[Required work] Transcribe the entries exactly as they stand below, passing over any picture.

[The records]
◇ ◇ ◇ ◇ ◇ ◇ ◇
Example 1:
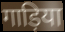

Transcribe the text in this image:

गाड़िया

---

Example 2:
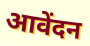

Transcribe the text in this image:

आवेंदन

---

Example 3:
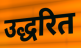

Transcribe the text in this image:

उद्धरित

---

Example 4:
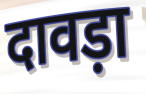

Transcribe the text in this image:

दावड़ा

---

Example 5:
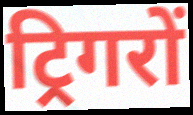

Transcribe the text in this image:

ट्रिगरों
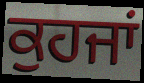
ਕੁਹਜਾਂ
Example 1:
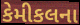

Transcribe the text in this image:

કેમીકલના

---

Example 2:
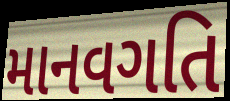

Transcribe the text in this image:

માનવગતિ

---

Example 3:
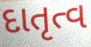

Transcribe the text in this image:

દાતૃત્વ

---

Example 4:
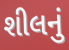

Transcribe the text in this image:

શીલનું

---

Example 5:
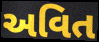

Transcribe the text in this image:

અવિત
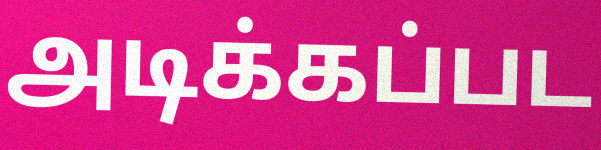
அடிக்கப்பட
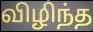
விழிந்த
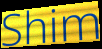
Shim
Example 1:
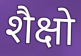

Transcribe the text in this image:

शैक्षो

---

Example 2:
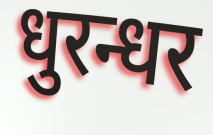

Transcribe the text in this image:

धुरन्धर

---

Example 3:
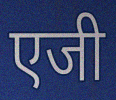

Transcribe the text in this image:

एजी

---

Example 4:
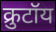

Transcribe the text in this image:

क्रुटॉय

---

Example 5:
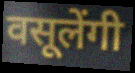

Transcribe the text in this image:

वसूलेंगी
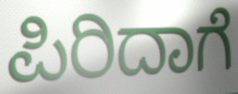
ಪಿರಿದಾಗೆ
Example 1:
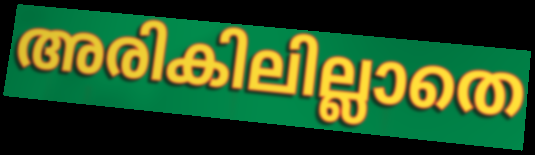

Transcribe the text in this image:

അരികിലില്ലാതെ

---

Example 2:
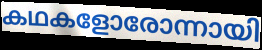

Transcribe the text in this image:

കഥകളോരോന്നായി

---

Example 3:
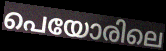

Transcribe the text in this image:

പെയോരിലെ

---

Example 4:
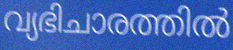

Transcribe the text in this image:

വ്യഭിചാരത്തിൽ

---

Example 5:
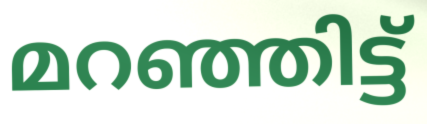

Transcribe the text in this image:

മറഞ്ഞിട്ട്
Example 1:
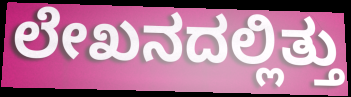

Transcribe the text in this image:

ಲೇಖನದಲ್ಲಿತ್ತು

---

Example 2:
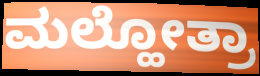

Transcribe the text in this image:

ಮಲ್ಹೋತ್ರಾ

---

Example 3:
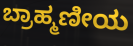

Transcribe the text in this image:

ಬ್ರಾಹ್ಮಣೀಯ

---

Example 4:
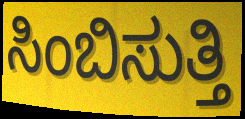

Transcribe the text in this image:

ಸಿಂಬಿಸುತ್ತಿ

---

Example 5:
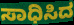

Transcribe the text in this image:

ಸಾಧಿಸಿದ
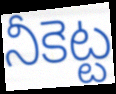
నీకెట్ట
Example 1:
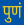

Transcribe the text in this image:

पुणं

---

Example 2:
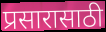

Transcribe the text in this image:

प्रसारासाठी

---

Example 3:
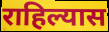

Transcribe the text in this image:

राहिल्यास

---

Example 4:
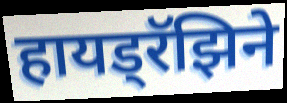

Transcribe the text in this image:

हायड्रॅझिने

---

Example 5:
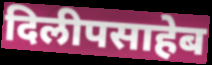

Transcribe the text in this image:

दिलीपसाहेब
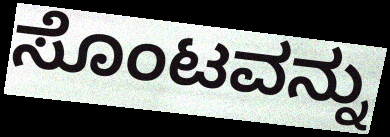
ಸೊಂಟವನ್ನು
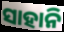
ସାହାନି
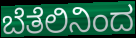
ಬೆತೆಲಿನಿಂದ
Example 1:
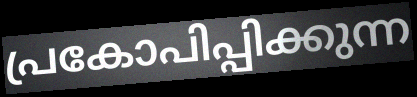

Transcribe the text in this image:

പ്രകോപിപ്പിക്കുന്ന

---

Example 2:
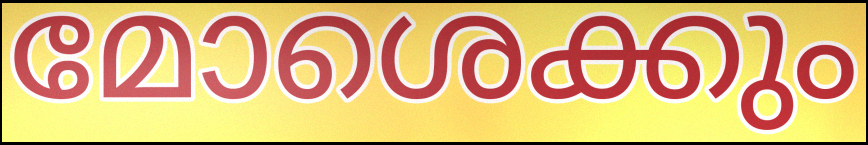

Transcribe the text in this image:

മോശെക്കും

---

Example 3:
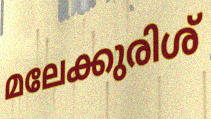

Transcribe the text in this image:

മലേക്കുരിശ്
◇ ◇ ◇ ◇ ◇ ◇ ◇
[Response box]
Example 1:

Transcribe the text in this image:

गाड़िया

---

Example 2:

Transcribe the text in this image:

आवेंदन

---

Example 3:

Transcribe the text in this image:

उद्धरित

---

Example 4:

Transcribe the text in this image:

दावड़ा

---

Example 5:

Transcribe the text in this image:

ट्रिगरों
ਕੁਹਜਾਂ
Example 1:

Transcribe the text in this image:

કેમીકલના

---

Example 2:

Transcribe the text in this image:

માનવગતિ

---

Example 3:

Transcribe the text in this image:

દાતૃત્વ

---

Example 4:

Transcribe the text in this image:

શીલનું

---

Example 5:

Transcribe the text in this image:

અવિત
அடிக்கப்பட
விழிந்த
Shim
Example 1:

Transcribe the text in this image:

शैक्षो

---

Example 2:

Transcribe the text in this image:

धुरन्धर

---

Example 3:

Transcribe the text in this image:

एजी

---

Example 4:

Transcribe the text in this image:

क्रुटॉय

---

Example 5:

Transcribe the text in this image:

वसूलेंगी
ಪಿರಿದಾಗೆ
Example 1:

Transcribe the text in this image:

അരികിലില്ലാതെ

---

Example 2:

Transcribe the text in this image:

കഥകളോരോന്നായി

---

Example 3:

Transcribe the text in this image:

പെയോരിലെ

---

Example 4:

Transcribe the text in this image:

വ്യഭിചാരത്തിൽ

---

Example 5:

Transcribe the text in this image:

മറഞ്ഞിട്ട്
Example 1:

Transcribe the text in this image:

ಲೇಖನದಲ್ಲಿತ್ತು

---

Example 2:

Transcribe the text in this image:

ಮಲ್ಹೋತ್ರಾ

---

Example 3:

Transcribe the text in this image:

ಬ್ರಾಹ್ಮಣೀಯ

---

Example 4:

Transcribe the text in this image:

ಸಿಂಬಿಸುತ್ತಿ

---

Example 5:

Transcribe the text in this image:

ಸಾಧಿಸಿದ
నీకెట్ట
Example 1:

Transcribe the text in this image:

पुणं

---

Example 2:

Transcribe the text in this image:

प्रसारासाठी

---

Example 3:

Transcribe the text in this image:

राहिल्यास

---

Example 4:

Transcribe the text in this image:

हायड्रॅझिने

---

Example 5:

Transcribe the text in this image:

दिलीपसाहेब
ಸೊಂಟವನ್ನು
ସାହାନି
ಬೆತೆಲಿನಿಂದ
Example 1:

Transcribe the text in this image:

പ്രകോപിപ്പിക്കുന്ന

---

Example 2:

Transcribe the text in this image:

മോശെക്കും

---

Example 3:

Transcribe the text in this image:

മലേക്കുരിശ്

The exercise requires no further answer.